▶ _About this exercise_
Scan the listing and copy each line where the word "collection" is present.

▶ _Recorded data_

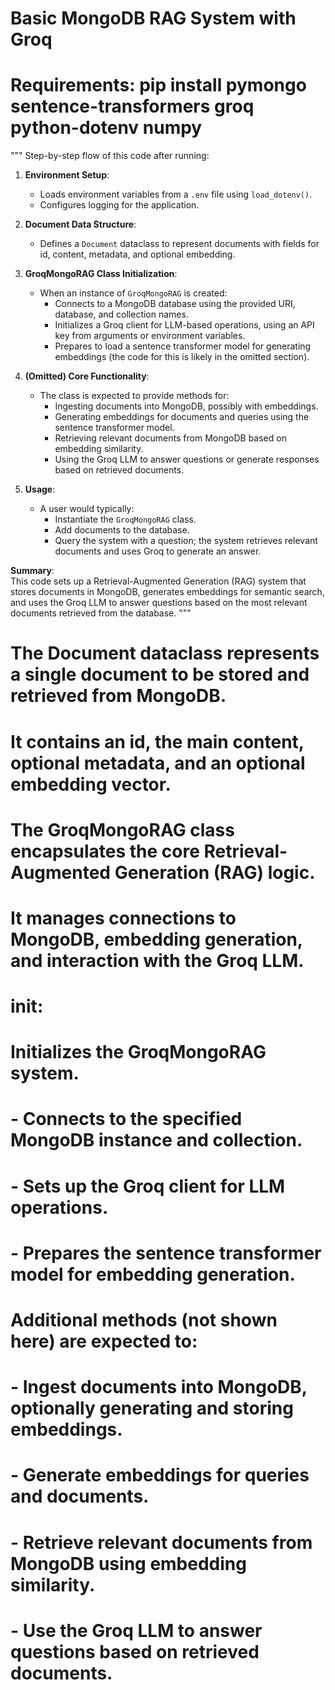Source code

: # Basic MongoDB RAG System with Groq
# Requirements: pip install pymongo sentence-transformers groq python-dotenv numpy
"""
Step-by-step flow of this code after running:

1. **Environment Setup**:
   - Loads environment variables from a `.env` file using `load_dotenv()`.
   - Configures logging for the application.

2. **Document Data Structure**:
   - Defines a `Document` dataclass to represent documents with fields for id, content, metadata, and optional embedding.

3. **GroqMongoRAG Class Initialization**:
   - When an instance of `GroqMongoRAG` is created:
     - Connects to a MongoDB database using the provided URI, database, and collection names.
     - Initializes a Groq client for LLM-based operations, using an API key from arguments or environment variables.
     - Prepares to load a sentence transformer model for generating embeddings (the code for this is likely in the omitted section).

4. **(Omitted) Core Functionality**:
   - The class is expected to provide methods for:
     - Ingesting documents into MongoDB, possibly with embeddings.
     - Generating embeddings for documents and queries using the sentence transformer model.
     - Retrieving relevant documents from MongoDB based on embedding similarity.
     - Using the Groq LLM to answer questions or generate responses based on retrieved documents.

5. **Usage**:
   - A user would typically:
     - Instantiate the `GroqMongoRAG` class.
     - Add documents to the database.
     - Query the system with a question; the system retrieves relevant documents and uses Groq to generate an answer.

**Summary**:  
This code sets up a Retrieval-Augmented Generation (RAG) system that stores documents in MongoDB, generates embeddings for semantic search, and uses the Groq LLM to answer questions based on the most relevant documents retrieved from the database.
"""
# The Document dataclass represents a single document to be stored and retrieved from MongoDB.
# It contains an id, the main content, optional metadata, and an optional embedding vector.

# The GroqMongoRAG class encapsulates the core Retrieval-Augmented Generation (RAG) logic.
# It manages connections to MongoDB, embedding generation, and interaction with the Groq LLM.

# __init__:
#   Initializes the GroqMongoRAG system.
#   - Connects to the specified MongoDB instance and collection.
#   - Sets up the Groq client for LLM operations.
#   - Prepares the sentence transformer model for embedding generation.

# Additional methods (not shown here) are expected to:
#   - Ingest documents into MongoDB, optionally generating and storing embeddings.
#   - Generate embeddings for queries and documents.
#   - Retrieve relevant documents from MongoDB using embedding similarity.
#   - Use the Groq LLM to answer questions based on retrieved documents.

▶ _Answer section_
     - Connects to a MongoDB database using the provided URI, database, and collection names.
#   - Connects to the specified MongoDB instance and collection.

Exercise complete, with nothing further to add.